Feed your head – Writing origins and the pneumonia incident
Hello J-T readers, my name is Kyle Meddles. I know I cropped up in the paper about seven months ago and have yet to introduce myself, so here we go. I grew up in Marysville and have lived here my whole life. I attended Fairbanks Local Schools and graduated in 2019. After that, I went to college at T...
Hello J-T readers, my name is Kyle Meddles. I know I cropped up in the paper about seven months ago and have yet to introduce myself, so here we go. I grew up in Marysville and have lived here my whole life. I attended Fairbanks Local Schools and graduated in 2019. After that, I went to college at The Ohio State University and graduated with a bachelor’s degree in journalism. I drifted in a state of limbo for around a year, writing short-stories, doing odd-jobs like DoorDash and getting roped into a cruddy sales gig that I despised, until I saw an ad in the paper for a position at the Marysville Journal-Tribune.
I made up my mind early in college that I wanted to write for a living. My teachers always told me I had a knack for it, and I enjoyed it well enough. However, my decision to become a writer always felt like it was in the books.
The origins of how I got into writing can be traced back to the year 2002 when I was a two-and-a-half-year-old baby. Little did I know, most babies on average start saying their first words around 12-18 months of age, which is something my mother must have realized when little Kyle had not spoken for 30 months. However, before I get into more on the whole not-talking situation I need to expand a little bit on my family, because they play a key part in this origin story.
Mom was always the one to catch on when something was wrong with my brother and I. A great example of this is the pneumonia incident. My mom had been out of town on a work trip for the week, which left Dad as our only barrier between life and death. The good news was that everyone was alive and Mom was on her way home, the bad news was that I was about to flop down on the kitchen floor with a fever as my dad watched the Blue Jackets game in the other room. Apparently, I timed my theatrics right as Mom arrived home, scooped me up in her arms, gave Dad a piece of her mind and took me to the hospital.

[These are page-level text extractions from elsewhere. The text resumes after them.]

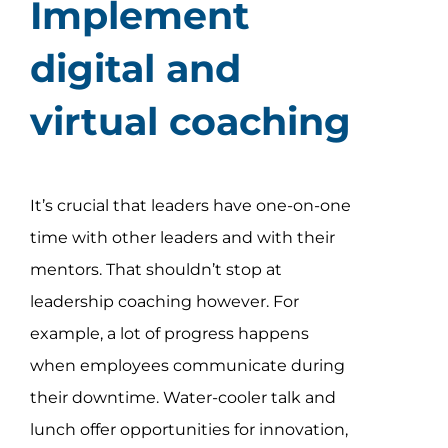
Implement
digital and
virtual coaching
It’s crucial that leaders have one-on-one
time with other leaders and with their
mentors. That shouldn’t stop at
leadership coaching however. For
example, a lot of progress happens
when employees communicate during
their downtime. Water-cooler talk and
lunch offer opportunities for innovation,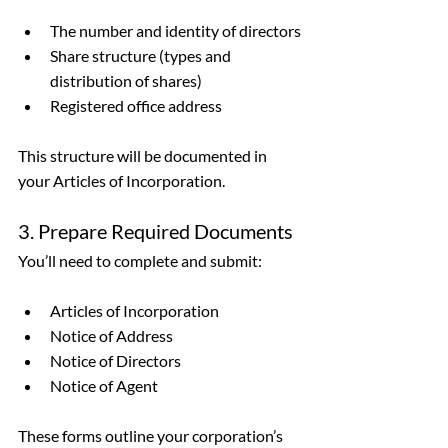
The number and identity of directors
Share structure (types and 
distribution of shares)
Registered office address
This structure will be documented in 
your Articles of Incorporation.
3. Prepare Required Documents
You’ll need to complete and submit:
Articles of Incorporation
Notice of Address
Notice of Directors
Notice of Agent
These forms outline your corporation’s 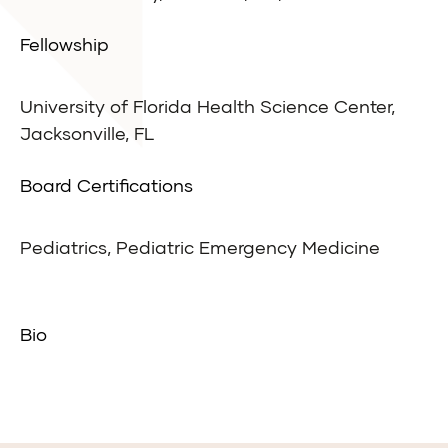
Fellowship
University of Florida Health Science Center,
Jacksonville, FL
Board Certifications
Pediatrics, Pediatric Emergency Medicine
Bio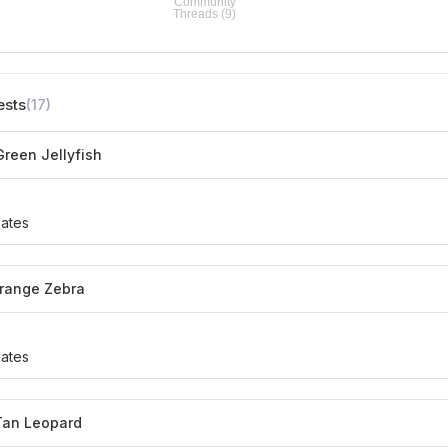
ests
(17)
reen Jellyfish
ates
Orange Zebra
ates
an Leopard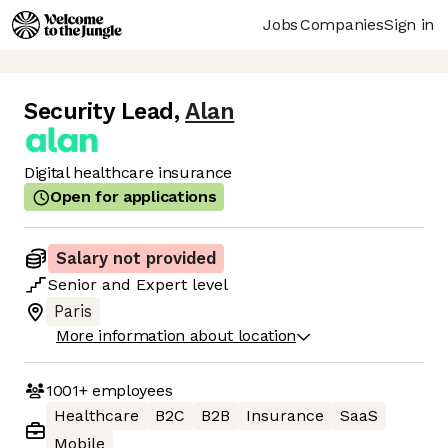
Jobs
Companies
Sign in
Security Lead
,
Alan
Digital healthcare insurance
Open for applications
Salary not provided
Senior
and
Expert
level
Paris
More information about location
1001+
employees
Healthcare
B2C
B2B
Insurance
SaaS
Mobile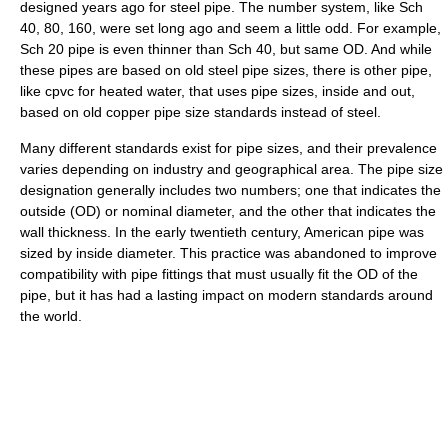
designed years ago for steel pipe. The number system, like Sch
40, 80, 160, were set long ago and seem a little odd. For example,
Sch 20 pipe is even thinner than Sch 40, but same OD. And while
these pipes are based on old steel pipe sizes, there is other pipe,
like cpvc for heated water, that uses pipe sizes, inside and out,
based on old copper pipe size standards instead of steel.
Many different standards exist for pipe sizes, and their prevalence
varies depending on industry and geographical area. The pipe size
designation generally includes two numbers; one that indicates the
outside (OD) or nominal diameter, and the other that indicates the
wall thickness. In the early twentieth century, American pipe was
sized by inside diameter. This practice was abandoned to improve
compatibility with pipe fittings that must usually fit the OD of the
pipe, but it has had a lasting impact on modern standards around
the world.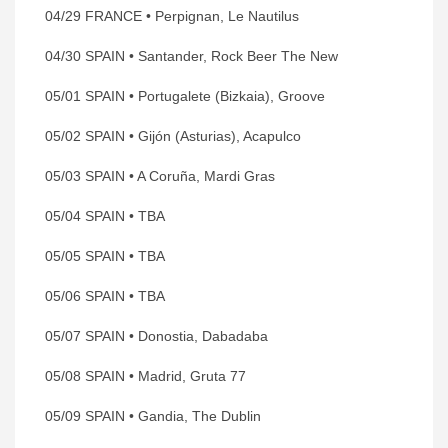
04/29 FRANCE • Perpignan, Le Nautilus
04/30 SPAIN • Santander, Rock Beer The New
05/01 SPAIN • Portugalete (Bizkaia), Groove
05/02 SPAIN • Gijón (Asturias), Acapulco
05/03 SPAIN • A Coruña, Mardi Gras
05/04 SPAIN • TBA
05/05 SPAIN • TBA
05/06 SPAIN • TBA
05/07 SPAIN • Donostia, Dabadaba
05/08 SPAIN • Madrid, Gruta 77
05/09 SPAIN • Gandia, The Dublin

I did not just bring this up to throw my dad under the bus as Mom has taken on that duty for years. On the contrary, up until I assumed the fetal position in the kitchen I was playing quietly in my room, so my dad was left a bit baffled when he realized I was sick. The important takeaway from this story is my older brother’s role well after the pneumonia incident. After the sickness had passed, I asked my brother “what gave me pneumonia?” He told me that it was because I liked the smell of gasoline, so I needed to stop smelling and breathing in gasoline. I believed him, and I was holding my breath at gas stations for longer than I care to admit. Which brings everything back to what the doctor’s said when Mom brought me in for my silent treatment. They said that I was not talking because my brother was talking for me. Then it all made sense. My confidant, my advisor and my Disney-villain henchman, no wonder I believed my brother so easily. He was planting seeds of trust as early as 2002, which would end up sprouting into a gullible younger brother that plugged his nose at gas stations.
All that to say that eventually I did start talking, but not all that much. Writing always felt preferable to me, and obviously 30-month-old me knew the benefits of silence, so who am I to judge.
-Kyle Meddles is a reporter for the Journal-Tribune.